*** Opening AVAILABLE DATA ***

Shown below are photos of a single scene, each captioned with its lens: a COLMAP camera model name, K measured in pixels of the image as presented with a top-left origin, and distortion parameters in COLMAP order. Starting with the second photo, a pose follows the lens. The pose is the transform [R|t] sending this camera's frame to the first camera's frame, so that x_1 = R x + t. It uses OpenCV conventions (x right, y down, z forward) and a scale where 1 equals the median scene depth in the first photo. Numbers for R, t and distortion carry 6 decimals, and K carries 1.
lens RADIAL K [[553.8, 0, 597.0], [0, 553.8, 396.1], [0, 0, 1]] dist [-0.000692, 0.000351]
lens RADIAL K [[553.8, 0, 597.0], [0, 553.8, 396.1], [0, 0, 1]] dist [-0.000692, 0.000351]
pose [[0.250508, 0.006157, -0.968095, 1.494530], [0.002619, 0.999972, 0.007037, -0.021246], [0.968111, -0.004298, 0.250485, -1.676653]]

*** Closing AVAILABLE DATA ***
*** Opening AVAILABLE DATA ***

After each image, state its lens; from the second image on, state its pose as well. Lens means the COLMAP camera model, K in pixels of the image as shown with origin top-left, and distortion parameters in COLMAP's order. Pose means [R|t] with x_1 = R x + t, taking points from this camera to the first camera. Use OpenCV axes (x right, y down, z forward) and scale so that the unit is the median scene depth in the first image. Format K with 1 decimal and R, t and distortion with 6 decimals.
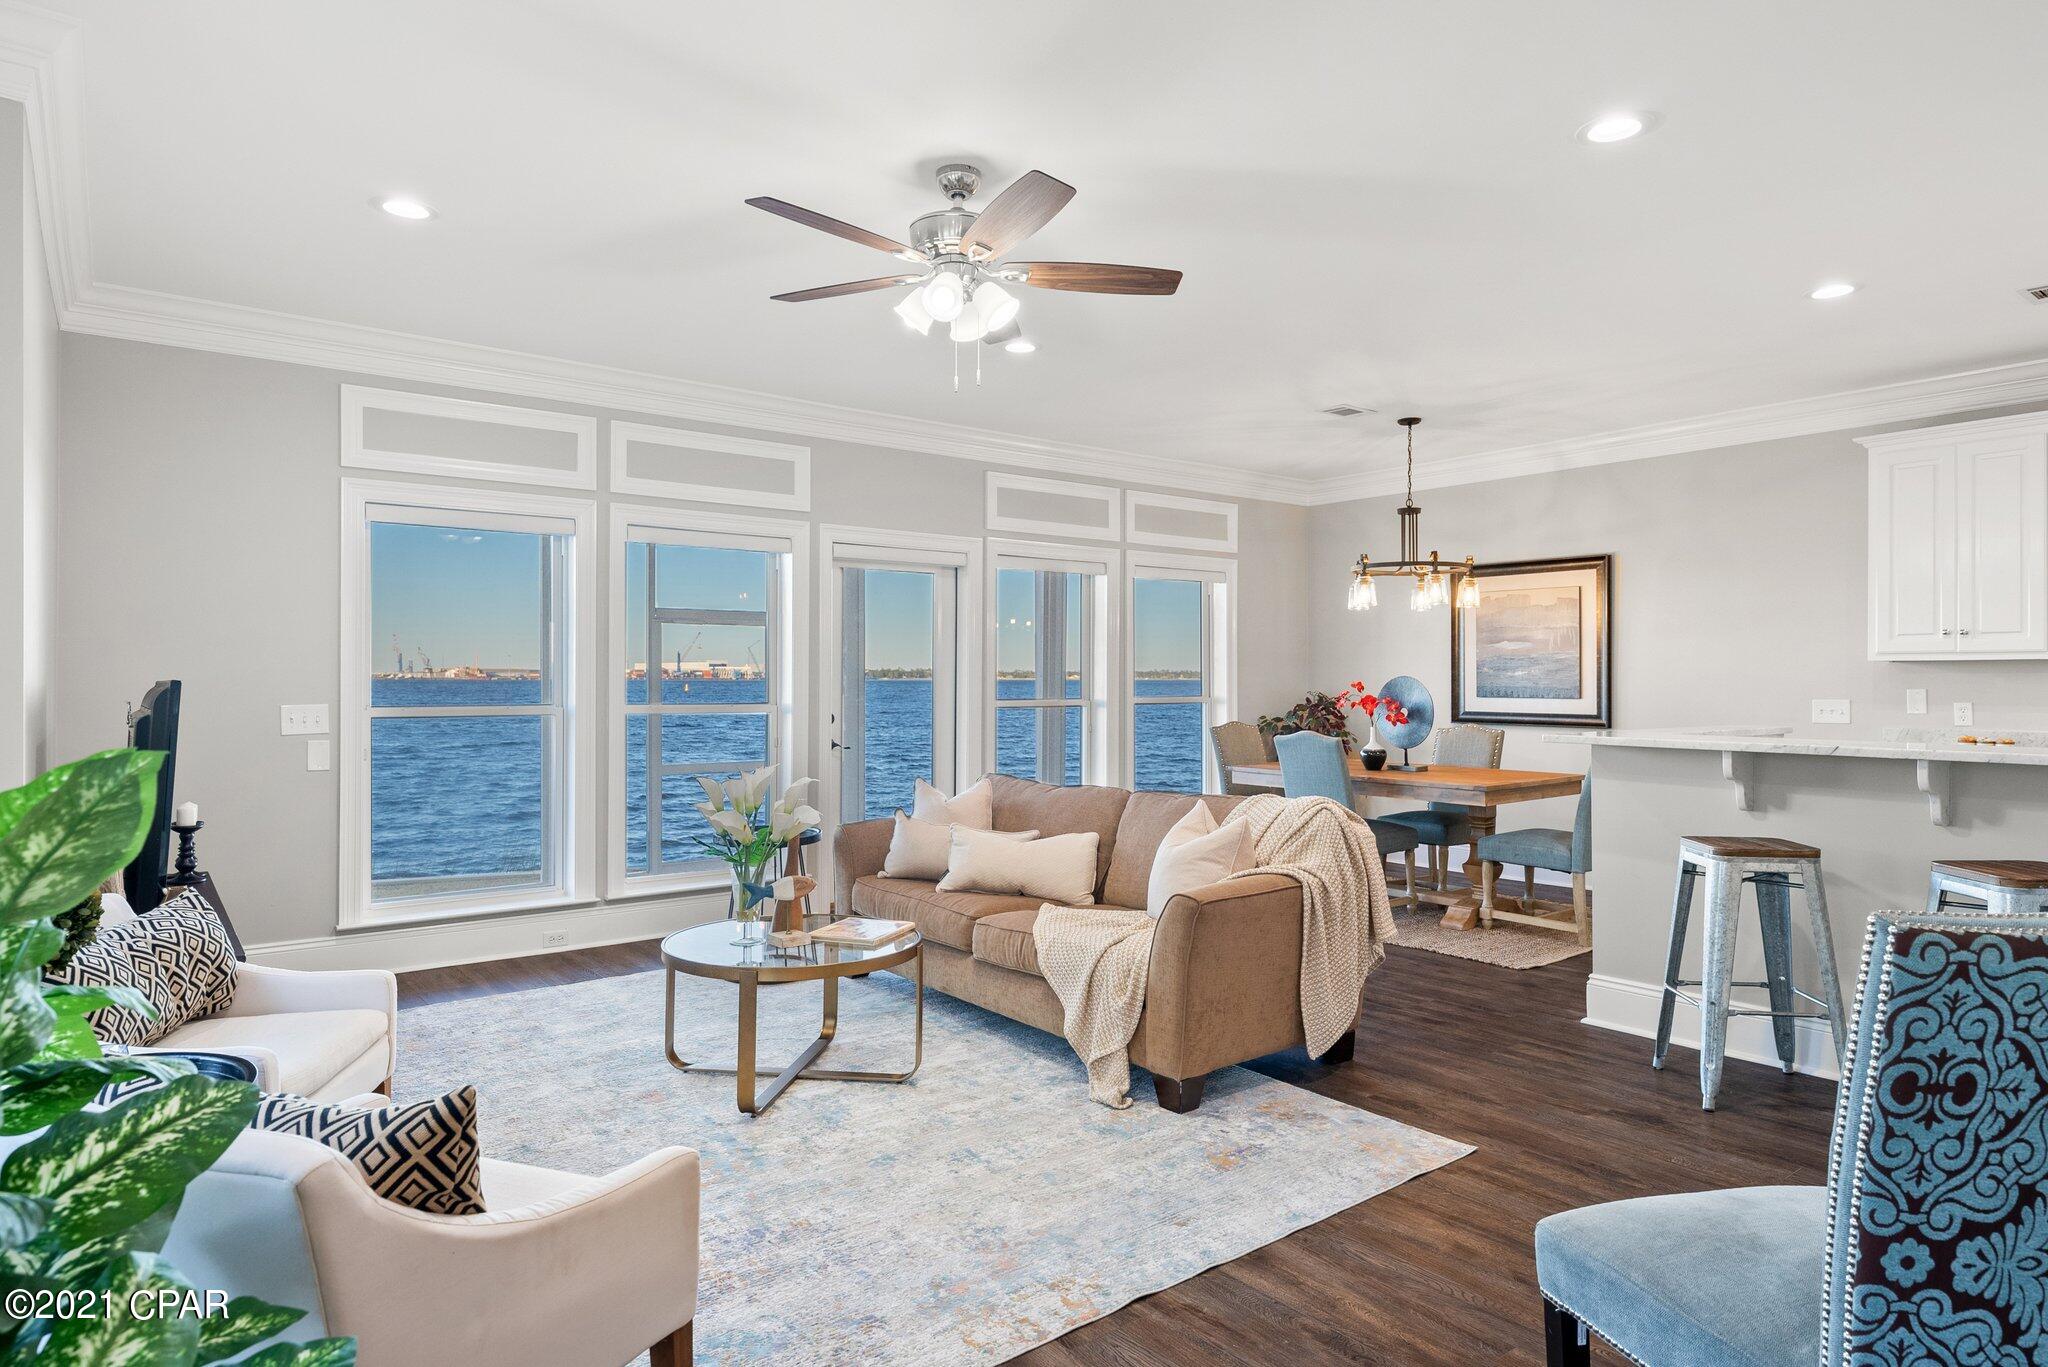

*** Closing AVAILABLE DATA ***

• _INSTRUCTIONS FOR THE TASK_
Retype the stretch from the line containing "Shown below are" through the line containing "-0.004298, 0.250485, -1.676653]]", with nothing changed.

• _ANSWER SPACE_
Shown below are photos of a single scene, each captioned with its lens: a COLMAP camera model name, K measured in pixels of the image as presented with a top-left origin, and distortion parameters in COLMAP order. Starting with the second photo, a pose follows the lens. The pose is the transform [R|t] sending this camera's frame to the first camera's frame, so that x_1 = R x + t. It uses OpenCV conventions (x right, y down, z forward) and a scale where 1 equals the median scene depth in the first photo. Numbers for R, t and distortion carry 6 decimals, and K carries 1.
lens RADIAL K [[553.8, 0, 597.0], [0, 553.8, 396.1], [0, 0, 1]] dist [-0.000692, 0.000351]
lens RADIAL K [[553.8, 0, 597.0], [0, 553.8, 396.1], [0, 0, 1]] dist [-0.000692, 0.000351]
pose [[0.250508, 0.006157, -0.968095, 1.494530], [0.002619, 0.999972, 0.007037, -0.021246], [0.968111, -0.004298, 0.250485, -1.676653]]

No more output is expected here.